OK we are not remarkable in any way. But we should not be so pigheaded to think we are ahead of every other civilisation in the universe, if in fact any other intelligent civilisation exists.
On the one hand you are agreeing "we are not remarkable", and then on the other hand you are saying "we are the only ones".
You can't have your cake if you're going to eat it.
Either we are (I would posit) infinitely remarkable if we are "the only ones" given the vastness of just our galaxy, let alone the entire observable universe.
Or we are not very remarkable, and thereby others must exist and we just haven't run into each other yet, which is not unlikely, given again the inconceivable vastness of the universe.

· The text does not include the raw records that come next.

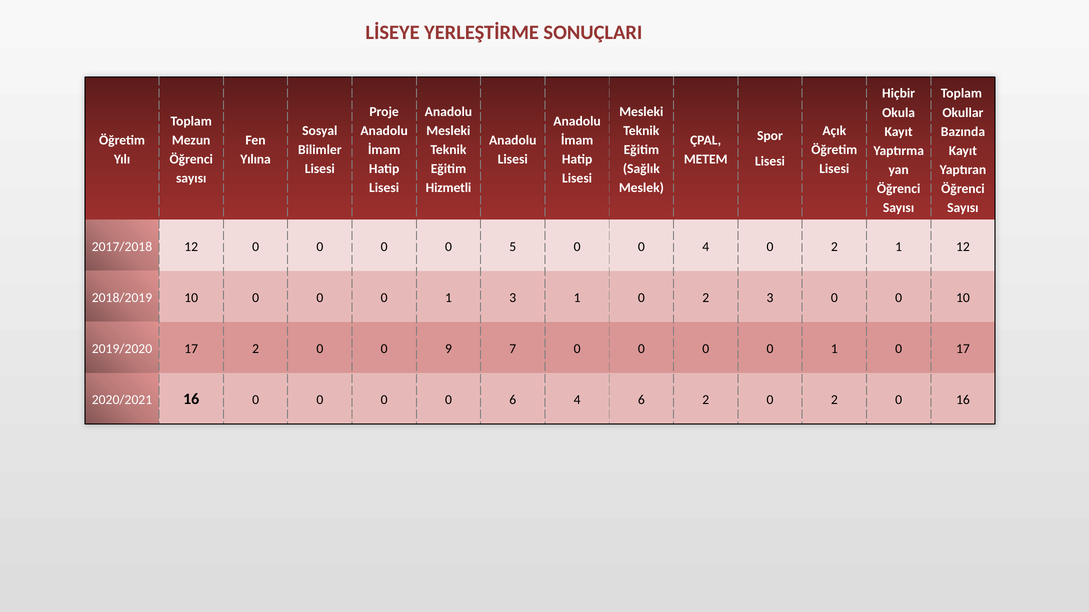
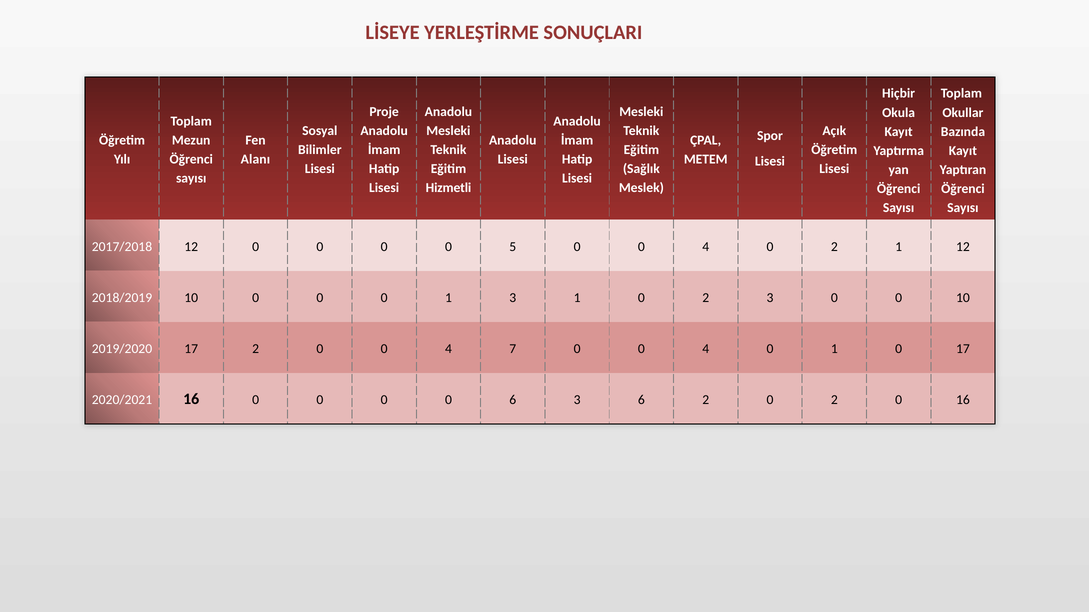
Yılına: Yılına -> Alanı
2 0 0 9: 9 -> 4
7 0 0 0: 0 -> 4
6 4: 4 -> 3
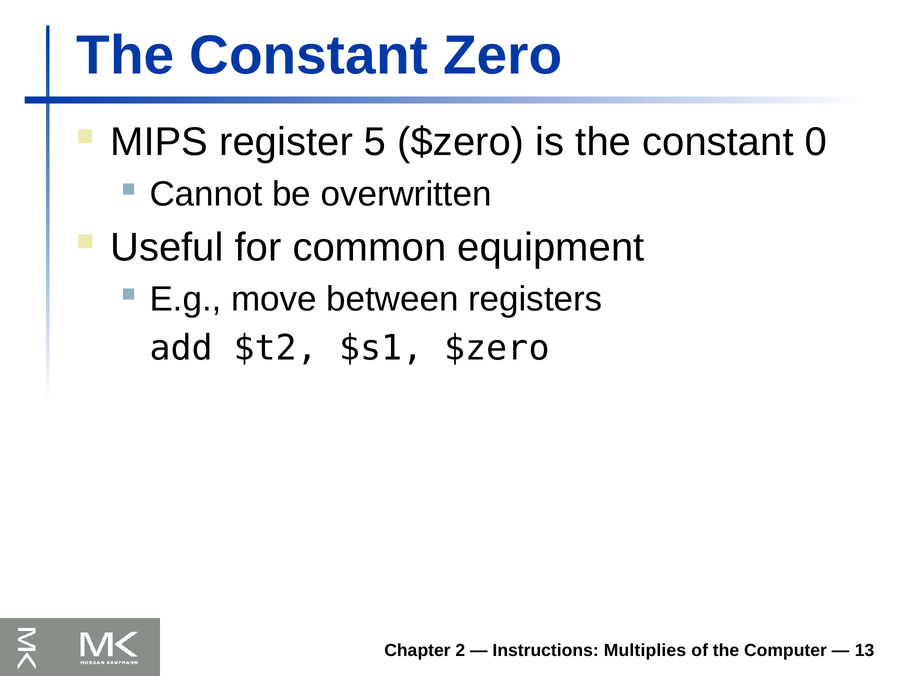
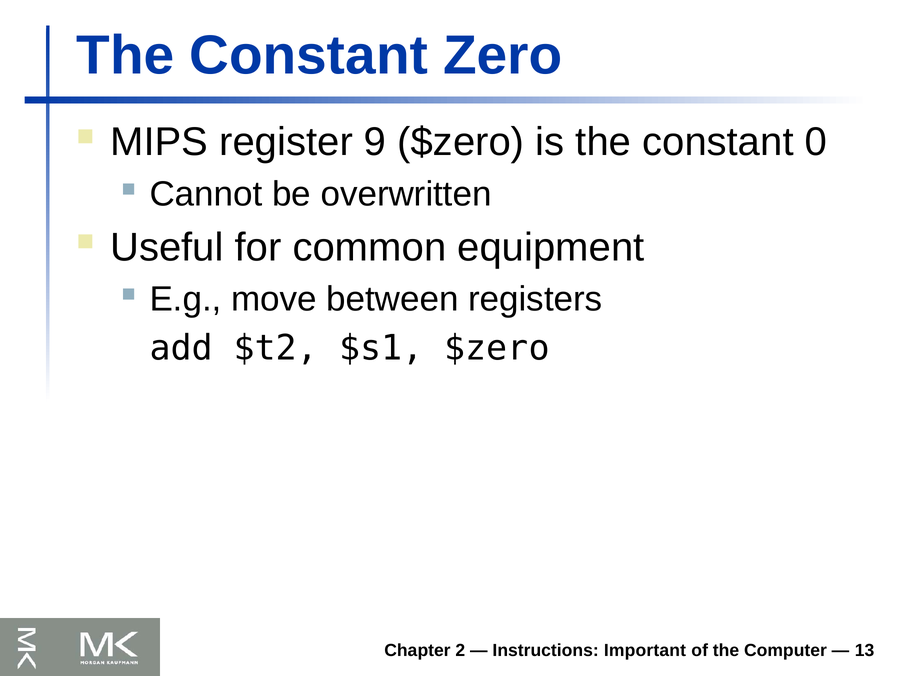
5: 5 -> 9
Multiplies: Multiplies -> Important
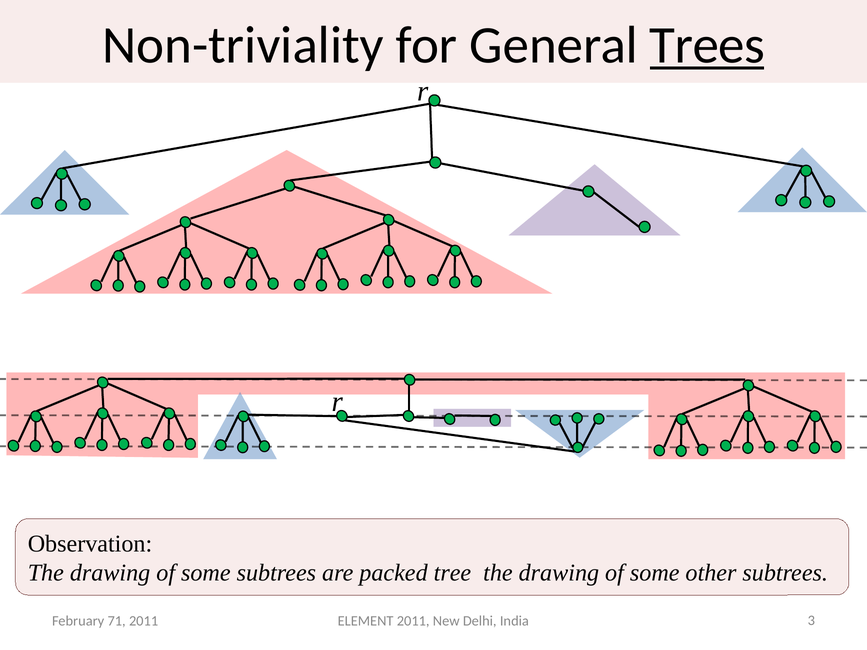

In the Milky Way galaxy alone, there are thought to be perhaps 10 Billion earth sized planets in their star's respective habitable zone, that's billion, with a B. Now how many galaxies are there... 100, 200 billion. Let's just say that we are way off on our numbers of habitable planets, let's say it's 1 habitable planet per galaxy and not the 10 billion that findings from missions such as Kepler seem to extrapolate towards (hey it's only a factor a billion), that's still 100 or 200 billion habitable planets in the universe.
The numbers here are just so large as to be inconceivable.
So which is more pigheaded, to claim that Earth is the only planet from 100 or 200 billion to have intelligent life on it, or to claim that it seems rather unlikely that would be the case and we probably just haven't run into anybody else yet because space is big, really, really, big.